This is a guest post by Peter Zoller.
Stephen Howes’ discussion paper on Aid Effectiveness (“An overview of aid effectiveness determinants and strategies”) admirably presented some quite complex issues with great clarity. It is especially worth reading his succinct analysis of the distinctions between the Gospels According to Sachs, Easterly and Collier).
He also cogently sums up some of the problems faced by donor agencies, including their unique position as the only part of government whose principal stakeholders lie elsewhere. Overcoming the agent/principal divergence thereby created is a key challenge for greater aid effectiveness; transparency must play a role in this as a means of ensuring greater accountability of aid officials and their governments for the extent to which the aid they disburse meets the real needs of the intended recipients. Of course, this assumes that “poverty reduction” is really the benchmark for aid effectiveness and Stephen’s paper proceeds on that assumption while noting in passing that other dimensions of “national interest” sometimes intervene. Something of an understatement!

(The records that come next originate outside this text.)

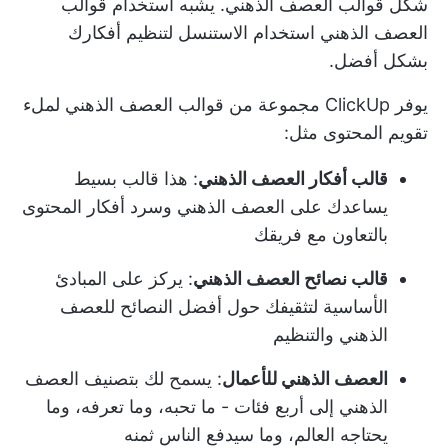
شكل قوالب العصف الذهني. يشبه استخدام قوالب
العصف الذهني استخدام الاستنسل لتنظيم أفكارك
بشكل أفضل.
يوفر ClickUp مجموعة من قوالب العصف الذهني لملء
تقويم المحتوى
مثل:
قالب أفكار العصف الذهني
: هذا قالب بسيط
يساعدك على العصف الذهني وسرد أفكار المحتوى
بالتعاون مع فريقك
قالب نصائح العصف الذهني
: يركز على المبادئ
الأساسية لتثقيفك حول أفضل النصائح للعصف
الذهني والتنظيم
العصف الذهني للأعمال
: يسمح لك بتصنيف العصف
الذهني إلى أربع فئات - ما تحبه، وما تعرفه، وما
يحتاجه العالم، وما سيدفع الناس ثمنه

Transparency will however only contribute significantly to effectiveness if it is done honestly and if the mass of data is used to properly assess what has actually be achieved. As the recent exchange generated by Terence Wood’s piece on the Devpolicy blog shows, neither can be taken for granted. The issue of harnessing transparency for the benefit of the poorest and most excluded by ensuring they can access and respond to the data is an especially big challenge and one that NGOs need to address.
That brings me to my main point of contention with Stephen. This concerns the effectiveness of activities intended to create stronger bottom-up demand for better governance – empowerment. He argues that the this is problematic as an aspect of donor efforts to strengthen governance, in part because donor funding of civil society activities to create stronger levels of empowerment can jeopardise the credibility of the NGOs undertaking these activities. This is a risk, but it can be avoided so long as the groups receiving the support establish their credibility by maintaining their independence of approach and demonstrating that they are embedded the communities they serve.
The main threats to donor support for empowerment activities, I suggest, come from different directions. First, they tend to spend small amounts and require relatively high management costs – which presents problems with a spend imperative and Treasury demands to do more with less. Second, evaluation is problematic: The outcomes from empowerment are generally measurable only in the longer term. Also, it is a two stage process – achievement of empowerment and then improved indicators achieved through empowerment – with all the problems of attribution that are thereby entailed. Donor agencies required to provide annual reporting against quantitative indicators can find this all too hard; real effectiveness is sacrificed in favour of more easily measured proxies.
Peter Zoller is a former Australian and British diplomat and aid official who continues to write on aid matters.